Mercredi 1 septembre 2010 3 01 /09 /Sep /2010 21:00

Je serai le 7 septembre dans la rue à l’occasion des manifestations prévues contre le projet de réforme des retraites proposé par le gouvernement.

Ce projet est en effet dangereux. Non seulement il ne règle en rien la problématique – réelle et à laquelle il faut apporter des réponses – du financement de notre régime de retraite par répartition, mais en outre ce projet est injuste car il fait reposer l’effort de financement principalement sur les salariés.

En faisant porter le financement des retraites quasi exclusivement par le recul de l’âge légal de départ en retraite, le gouvernement fait là un choix aussi injuste qu’inefficace. Cette décision va non seulement précariser davantage les salariés (et particulièrement ceux qui sont entrés très tôt dans la vie active), mais elle ne réglera au mieux qu’un tiers du problème de financement (même en passant l’âge légal de 60 à 63 ans et en allongeant la durée de cotisation à 43,5 ans, on ne règlerait que 36% du problème de financement à l’horizon 2050 !)

En effet, il faut pour assurer l’équilibre du système, mobiliser 45 milliards d’euros à l’horizon de 2025 (projections du COR).

Les socialistes proposent un plan complet et juste qui permet d’atteindre l’équilibre. Ils proposent notamment de mettre davantage à contribution les revenus du capital pour financer le régime de retraite. Ainsi, l’augmentation des prélèvements sociaux sur les bonus et les stock-options, le relèvement du forfait appliqué à l’intéressement et à la participation, l’application de la CSG sur les revenus du capital actuellement exonérés, l’augmentation de la taxation de la valeur ajoutée permettraient de financer les régimes pour un montant de 19 milliards dès 2010 et 25 milliards en 2025.

A cela, les socialistes proposent d’ajouter une augmentation modérée et étalée dans le temps des cotisations patronales et salariales (+0,1 point de cotisation salariale et employeur chaque année de 2012 à 2021), ce qui permettrait de dégager 12 milliard d’euros de financement complémentaire en 2025.

Mais pour une réforme complète, il faut en outre s’attaquer à une question centrale que néglige le gouvernement : celle du chômage des séniors. L’amélioration de l’emploi des seniors est en effet une des clefs de la réforme durable de notre système de retraites. Le taux d’emploi des 55/64 ans est en moyenne de 60% au sein de l’Union européenne.

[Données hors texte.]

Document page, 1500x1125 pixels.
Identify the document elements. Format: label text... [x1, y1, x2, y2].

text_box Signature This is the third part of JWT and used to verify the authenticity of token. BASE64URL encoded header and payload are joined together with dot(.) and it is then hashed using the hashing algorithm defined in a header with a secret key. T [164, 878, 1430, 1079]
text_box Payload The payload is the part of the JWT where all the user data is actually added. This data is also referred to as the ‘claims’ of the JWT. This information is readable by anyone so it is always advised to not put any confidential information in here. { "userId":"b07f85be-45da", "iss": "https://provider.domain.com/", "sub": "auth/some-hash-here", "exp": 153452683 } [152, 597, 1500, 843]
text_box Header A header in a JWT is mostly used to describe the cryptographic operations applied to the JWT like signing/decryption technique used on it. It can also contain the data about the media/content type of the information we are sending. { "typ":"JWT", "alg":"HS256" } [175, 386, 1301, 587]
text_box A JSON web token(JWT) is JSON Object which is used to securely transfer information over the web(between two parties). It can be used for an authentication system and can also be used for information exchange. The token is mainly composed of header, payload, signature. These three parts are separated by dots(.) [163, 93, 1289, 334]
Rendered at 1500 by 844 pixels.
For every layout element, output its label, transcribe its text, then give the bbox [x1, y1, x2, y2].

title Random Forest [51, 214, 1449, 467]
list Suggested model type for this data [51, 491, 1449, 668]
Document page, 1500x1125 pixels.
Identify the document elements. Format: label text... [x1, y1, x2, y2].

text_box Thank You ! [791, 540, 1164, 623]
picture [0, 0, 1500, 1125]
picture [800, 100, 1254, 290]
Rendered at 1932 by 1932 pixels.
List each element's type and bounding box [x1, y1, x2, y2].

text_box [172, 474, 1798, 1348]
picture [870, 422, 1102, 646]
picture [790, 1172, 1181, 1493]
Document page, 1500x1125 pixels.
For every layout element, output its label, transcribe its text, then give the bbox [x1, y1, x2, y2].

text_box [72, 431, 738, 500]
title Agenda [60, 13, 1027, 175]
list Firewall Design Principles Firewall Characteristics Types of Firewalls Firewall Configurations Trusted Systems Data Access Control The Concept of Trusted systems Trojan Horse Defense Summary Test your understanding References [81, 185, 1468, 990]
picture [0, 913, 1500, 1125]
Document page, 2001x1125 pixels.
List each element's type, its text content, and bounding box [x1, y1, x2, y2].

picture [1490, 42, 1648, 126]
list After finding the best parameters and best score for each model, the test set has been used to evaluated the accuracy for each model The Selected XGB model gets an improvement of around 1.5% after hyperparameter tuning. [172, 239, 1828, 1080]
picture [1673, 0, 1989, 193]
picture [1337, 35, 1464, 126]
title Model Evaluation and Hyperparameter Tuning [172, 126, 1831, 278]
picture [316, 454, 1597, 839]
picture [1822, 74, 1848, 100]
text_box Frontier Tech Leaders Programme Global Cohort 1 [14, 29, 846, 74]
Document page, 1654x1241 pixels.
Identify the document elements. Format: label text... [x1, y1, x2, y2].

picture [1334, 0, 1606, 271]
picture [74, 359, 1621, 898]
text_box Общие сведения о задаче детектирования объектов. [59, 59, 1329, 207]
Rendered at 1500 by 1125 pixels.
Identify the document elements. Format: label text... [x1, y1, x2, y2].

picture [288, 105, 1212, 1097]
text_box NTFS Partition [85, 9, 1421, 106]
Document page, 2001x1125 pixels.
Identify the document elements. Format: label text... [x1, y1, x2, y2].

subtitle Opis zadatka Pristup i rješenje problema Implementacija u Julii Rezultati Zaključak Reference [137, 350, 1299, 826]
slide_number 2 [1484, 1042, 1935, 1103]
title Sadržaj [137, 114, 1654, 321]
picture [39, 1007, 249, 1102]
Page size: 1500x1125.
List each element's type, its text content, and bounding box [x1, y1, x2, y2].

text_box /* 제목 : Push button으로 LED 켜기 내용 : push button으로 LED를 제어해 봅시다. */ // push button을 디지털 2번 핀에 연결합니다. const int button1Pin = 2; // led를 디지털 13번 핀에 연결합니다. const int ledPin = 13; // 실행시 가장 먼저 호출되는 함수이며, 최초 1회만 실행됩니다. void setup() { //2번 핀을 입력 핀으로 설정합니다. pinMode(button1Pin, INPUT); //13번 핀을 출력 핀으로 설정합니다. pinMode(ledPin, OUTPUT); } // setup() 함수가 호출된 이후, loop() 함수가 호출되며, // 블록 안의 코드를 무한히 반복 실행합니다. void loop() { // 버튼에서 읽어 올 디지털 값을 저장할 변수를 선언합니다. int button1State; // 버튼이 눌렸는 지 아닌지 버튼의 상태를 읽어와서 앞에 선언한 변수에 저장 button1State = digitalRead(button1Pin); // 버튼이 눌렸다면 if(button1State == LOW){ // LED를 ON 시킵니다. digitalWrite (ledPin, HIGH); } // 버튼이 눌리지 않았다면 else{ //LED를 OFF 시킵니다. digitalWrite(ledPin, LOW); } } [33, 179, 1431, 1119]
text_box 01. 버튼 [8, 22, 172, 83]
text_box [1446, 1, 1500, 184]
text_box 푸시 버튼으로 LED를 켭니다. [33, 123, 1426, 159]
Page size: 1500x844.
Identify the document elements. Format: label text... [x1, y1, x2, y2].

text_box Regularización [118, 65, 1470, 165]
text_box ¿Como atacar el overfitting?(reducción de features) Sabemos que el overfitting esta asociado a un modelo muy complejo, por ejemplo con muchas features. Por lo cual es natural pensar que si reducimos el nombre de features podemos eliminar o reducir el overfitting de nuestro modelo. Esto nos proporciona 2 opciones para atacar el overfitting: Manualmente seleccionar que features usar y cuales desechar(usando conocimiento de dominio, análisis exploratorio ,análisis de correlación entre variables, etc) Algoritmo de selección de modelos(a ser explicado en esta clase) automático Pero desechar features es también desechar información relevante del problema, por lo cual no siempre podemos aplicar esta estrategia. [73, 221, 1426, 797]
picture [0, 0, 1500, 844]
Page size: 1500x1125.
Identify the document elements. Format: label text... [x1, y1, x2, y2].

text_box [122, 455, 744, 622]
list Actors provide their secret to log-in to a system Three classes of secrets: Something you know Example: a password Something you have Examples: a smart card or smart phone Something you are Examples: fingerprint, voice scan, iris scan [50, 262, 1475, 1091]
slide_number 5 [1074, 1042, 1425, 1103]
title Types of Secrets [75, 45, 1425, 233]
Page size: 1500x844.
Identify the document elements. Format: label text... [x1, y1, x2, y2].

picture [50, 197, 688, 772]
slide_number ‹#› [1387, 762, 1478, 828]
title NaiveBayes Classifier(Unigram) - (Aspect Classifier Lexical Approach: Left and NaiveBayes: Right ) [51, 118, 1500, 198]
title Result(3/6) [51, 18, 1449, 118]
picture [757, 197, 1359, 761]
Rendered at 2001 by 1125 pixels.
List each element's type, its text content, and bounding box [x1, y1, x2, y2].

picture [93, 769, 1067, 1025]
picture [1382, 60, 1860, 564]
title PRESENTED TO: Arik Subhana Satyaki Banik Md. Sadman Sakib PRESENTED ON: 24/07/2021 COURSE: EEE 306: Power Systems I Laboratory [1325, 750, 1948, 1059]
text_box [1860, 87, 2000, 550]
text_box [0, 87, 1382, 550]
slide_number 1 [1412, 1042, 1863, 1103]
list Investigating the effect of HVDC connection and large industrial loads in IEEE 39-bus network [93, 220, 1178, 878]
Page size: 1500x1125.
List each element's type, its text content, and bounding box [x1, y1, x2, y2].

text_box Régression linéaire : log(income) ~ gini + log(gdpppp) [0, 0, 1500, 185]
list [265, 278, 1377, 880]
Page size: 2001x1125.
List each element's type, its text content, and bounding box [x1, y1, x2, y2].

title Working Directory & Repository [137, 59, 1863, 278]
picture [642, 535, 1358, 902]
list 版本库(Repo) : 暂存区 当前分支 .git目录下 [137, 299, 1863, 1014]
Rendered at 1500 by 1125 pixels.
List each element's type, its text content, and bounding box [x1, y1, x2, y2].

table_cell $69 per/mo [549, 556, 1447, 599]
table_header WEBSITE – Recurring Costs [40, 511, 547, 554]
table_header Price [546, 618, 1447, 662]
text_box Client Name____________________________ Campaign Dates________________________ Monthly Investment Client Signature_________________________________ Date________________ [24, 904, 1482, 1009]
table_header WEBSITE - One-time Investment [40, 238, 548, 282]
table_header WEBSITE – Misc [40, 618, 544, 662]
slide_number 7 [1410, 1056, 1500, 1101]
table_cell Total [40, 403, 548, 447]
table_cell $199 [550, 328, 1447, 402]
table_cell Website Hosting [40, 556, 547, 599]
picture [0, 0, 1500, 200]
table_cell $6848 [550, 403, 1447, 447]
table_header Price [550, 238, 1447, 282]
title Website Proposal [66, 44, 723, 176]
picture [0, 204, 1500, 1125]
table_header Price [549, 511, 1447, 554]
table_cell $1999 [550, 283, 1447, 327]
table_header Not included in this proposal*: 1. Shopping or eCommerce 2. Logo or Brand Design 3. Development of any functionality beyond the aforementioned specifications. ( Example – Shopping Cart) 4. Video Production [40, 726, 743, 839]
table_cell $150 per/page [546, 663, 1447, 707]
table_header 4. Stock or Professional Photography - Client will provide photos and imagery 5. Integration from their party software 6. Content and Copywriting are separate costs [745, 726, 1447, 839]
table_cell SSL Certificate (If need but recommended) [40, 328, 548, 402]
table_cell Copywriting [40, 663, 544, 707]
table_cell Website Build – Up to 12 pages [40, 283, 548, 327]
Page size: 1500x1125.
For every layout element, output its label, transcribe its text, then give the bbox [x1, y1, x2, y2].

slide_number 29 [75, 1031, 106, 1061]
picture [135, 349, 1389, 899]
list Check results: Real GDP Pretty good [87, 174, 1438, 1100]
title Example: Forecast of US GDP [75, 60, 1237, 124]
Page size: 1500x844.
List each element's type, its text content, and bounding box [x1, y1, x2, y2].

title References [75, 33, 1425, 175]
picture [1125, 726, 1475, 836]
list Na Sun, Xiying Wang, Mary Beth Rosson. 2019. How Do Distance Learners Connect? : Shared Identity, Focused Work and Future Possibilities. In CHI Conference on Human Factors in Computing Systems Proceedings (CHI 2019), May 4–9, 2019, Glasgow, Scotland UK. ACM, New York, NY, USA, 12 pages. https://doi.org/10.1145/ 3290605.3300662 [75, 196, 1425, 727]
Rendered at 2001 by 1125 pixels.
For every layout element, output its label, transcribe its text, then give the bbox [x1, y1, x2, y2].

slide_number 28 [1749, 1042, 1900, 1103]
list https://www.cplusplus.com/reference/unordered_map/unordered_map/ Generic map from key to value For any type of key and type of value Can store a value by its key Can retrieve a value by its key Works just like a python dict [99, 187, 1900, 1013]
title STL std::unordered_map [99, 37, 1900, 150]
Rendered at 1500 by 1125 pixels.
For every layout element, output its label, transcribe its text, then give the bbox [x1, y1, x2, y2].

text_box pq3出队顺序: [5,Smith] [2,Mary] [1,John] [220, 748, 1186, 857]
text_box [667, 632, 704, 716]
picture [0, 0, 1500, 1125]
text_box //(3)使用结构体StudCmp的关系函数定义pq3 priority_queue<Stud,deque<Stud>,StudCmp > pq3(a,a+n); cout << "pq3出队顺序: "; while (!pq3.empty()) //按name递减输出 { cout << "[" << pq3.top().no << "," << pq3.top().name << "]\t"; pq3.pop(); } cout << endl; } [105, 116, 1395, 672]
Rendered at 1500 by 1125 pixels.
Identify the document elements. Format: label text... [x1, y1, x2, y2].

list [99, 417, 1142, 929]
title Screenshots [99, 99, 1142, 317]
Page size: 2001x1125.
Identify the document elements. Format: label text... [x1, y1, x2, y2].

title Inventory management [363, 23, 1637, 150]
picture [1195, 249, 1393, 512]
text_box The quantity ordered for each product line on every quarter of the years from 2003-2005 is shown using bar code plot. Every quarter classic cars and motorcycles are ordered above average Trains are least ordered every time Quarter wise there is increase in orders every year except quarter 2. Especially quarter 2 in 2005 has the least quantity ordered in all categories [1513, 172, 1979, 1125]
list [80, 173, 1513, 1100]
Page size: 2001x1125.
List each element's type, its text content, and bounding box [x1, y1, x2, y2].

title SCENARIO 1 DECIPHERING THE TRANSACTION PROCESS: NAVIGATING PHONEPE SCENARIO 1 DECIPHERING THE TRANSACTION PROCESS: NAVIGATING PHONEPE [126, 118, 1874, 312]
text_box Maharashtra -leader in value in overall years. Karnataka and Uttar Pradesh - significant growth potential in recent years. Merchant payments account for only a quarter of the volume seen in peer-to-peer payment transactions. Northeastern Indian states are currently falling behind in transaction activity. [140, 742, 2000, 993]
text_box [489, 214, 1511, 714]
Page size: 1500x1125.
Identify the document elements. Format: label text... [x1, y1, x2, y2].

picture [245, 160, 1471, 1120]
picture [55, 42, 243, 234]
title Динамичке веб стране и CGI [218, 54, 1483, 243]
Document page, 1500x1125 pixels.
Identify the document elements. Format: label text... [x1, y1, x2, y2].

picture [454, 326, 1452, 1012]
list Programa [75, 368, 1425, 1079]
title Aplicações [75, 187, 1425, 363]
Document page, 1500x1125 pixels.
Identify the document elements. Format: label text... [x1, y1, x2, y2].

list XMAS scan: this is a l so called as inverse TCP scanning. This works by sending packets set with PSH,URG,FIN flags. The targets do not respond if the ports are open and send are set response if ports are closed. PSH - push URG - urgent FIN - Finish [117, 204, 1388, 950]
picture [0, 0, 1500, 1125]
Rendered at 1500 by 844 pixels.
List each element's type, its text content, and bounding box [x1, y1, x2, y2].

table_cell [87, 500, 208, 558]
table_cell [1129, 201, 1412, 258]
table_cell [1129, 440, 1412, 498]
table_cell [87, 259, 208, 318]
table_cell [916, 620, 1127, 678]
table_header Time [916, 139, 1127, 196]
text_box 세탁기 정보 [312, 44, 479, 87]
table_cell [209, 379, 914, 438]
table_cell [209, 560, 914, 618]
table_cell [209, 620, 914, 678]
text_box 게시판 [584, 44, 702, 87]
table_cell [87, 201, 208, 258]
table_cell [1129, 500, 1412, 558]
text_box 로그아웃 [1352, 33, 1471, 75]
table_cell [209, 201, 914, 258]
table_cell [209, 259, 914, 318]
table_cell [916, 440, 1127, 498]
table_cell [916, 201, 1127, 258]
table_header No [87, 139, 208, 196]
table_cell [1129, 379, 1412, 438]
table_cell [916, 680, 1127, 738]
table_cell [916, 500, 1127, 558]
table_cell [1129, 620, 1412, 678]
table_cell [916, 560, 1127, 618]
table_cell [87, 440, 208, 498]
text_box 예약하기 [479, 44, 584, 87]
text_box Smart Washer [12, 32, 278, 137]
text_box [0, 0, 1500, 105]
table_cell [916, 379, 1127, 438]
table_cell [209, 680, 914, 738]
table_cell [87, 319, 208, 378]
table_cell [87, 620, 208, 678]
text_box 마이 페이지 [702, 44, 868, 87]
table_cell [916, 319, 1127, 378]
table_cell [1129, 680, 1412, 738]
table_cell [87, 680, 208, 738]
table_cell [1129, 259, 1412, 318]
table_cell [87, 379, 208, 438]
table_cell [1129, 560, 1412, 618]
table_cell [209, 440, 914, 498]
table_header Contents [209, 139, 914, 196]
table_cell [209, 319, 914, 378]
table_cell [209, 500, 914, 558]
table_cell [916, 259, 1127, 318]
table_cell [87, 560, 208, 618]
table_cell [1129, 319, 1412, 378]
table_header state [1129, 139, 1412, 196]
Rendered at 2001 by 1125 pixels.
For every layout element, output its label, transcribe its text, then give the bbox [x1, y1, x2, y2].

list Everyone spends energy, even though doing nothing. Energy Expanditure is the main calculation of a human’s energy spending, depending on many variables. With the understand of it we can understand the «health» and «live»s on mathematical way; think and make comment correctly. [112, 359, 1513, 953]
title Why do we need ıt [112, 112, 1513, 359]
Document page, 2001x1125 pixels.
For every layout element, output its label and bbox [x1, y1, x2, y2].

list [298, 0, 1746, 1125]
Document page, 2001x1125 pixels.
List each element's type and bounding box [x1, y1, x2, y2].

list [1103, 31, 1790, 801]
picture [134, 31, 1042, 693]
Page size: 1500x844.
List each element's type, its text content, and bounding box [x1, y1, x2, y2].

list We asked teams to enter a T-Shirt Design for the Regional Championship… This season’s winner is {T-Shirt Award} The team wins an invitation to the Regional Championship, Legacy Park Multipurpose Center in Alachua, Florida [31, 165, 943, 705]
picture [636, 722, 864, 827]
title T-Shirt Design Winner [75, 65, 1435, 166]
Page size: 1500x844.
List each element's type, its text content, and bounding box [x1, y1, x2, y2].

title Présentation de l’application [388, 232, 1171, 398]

Il est de 38,2% seulement en France ! C’est là un chantier majeur auquel il est urgent de s’atteler.

L’ensemble de ces mesures, ainsi que l’abondement du Fonds de réserve pour les retraites avec une majoration de 15% de l’impôt sur les sociétés et les banques, permettront d’assurer jusqu’en 2025 l’équilibre du système.

C’est là un projet de réforme juste et équitable.

Je voudrais terminer en rappelant que derrière cette question qui peut paraître technique du financement de notre régime de retraite par répartition se cache un véritable enjeu de civilisation. Cet enjeu c’est celui de la place que nous voulons donner dans notre société à nos anciens qui, grâce aux progrès techniques et de la médecine, sont plus nombreux et vivent plus longtemps en meilleure santé.

Comme Maire, je mesure chaque jour le rôle essentiel des séniors  dans notre vie de tous les jours. Leur dynamisme, leur joie de vivre, leur expérience, leur disponibilité et leur engagement dans notre vie sociale et associative sont des atouts considérables pour notre collectivité.


Les politiques doivent prendre la mesure de cet apport considérable et y consacrer les moyens nécessaires. Il faut pour cela non seulement assurer sur le long terme des niveaux de retraite décents mais aussi créer les conditions pour que nos anciens puissent se loger, être soignés et être pris en charge lorsque que cela devient nécessaire.

Notre société doit s’adapter à cette réalité nouvelle de l’allongement de la durée de la vie, à ce progrès nouveau qui permet aujourd’hui à plusieurs générations de se côtoyer et de vivre ensemble.

C’est aussi pour ces raisons que je serai dans la rue le 7 septembre.

Avec des millions de français je ferai part de mon opposition au projet injuste et mal ficelé du gouvernement sur les retraites.

Je dirai mon attachement au maintien à 60 ans de l’âge légal pour le départ en retraite car c’est une mesure de justice pour ceux qui ont commencé à travailler tôt et une garantie pour les salariés qui ont accompli des tâches pénibles et difficiles.

Mais je serai là aussi pour témoigner de ma gratitude à l’égard de nos anciens et de mon attachement à une société qui place en son cœur la solidarité nécessaire entre les générations.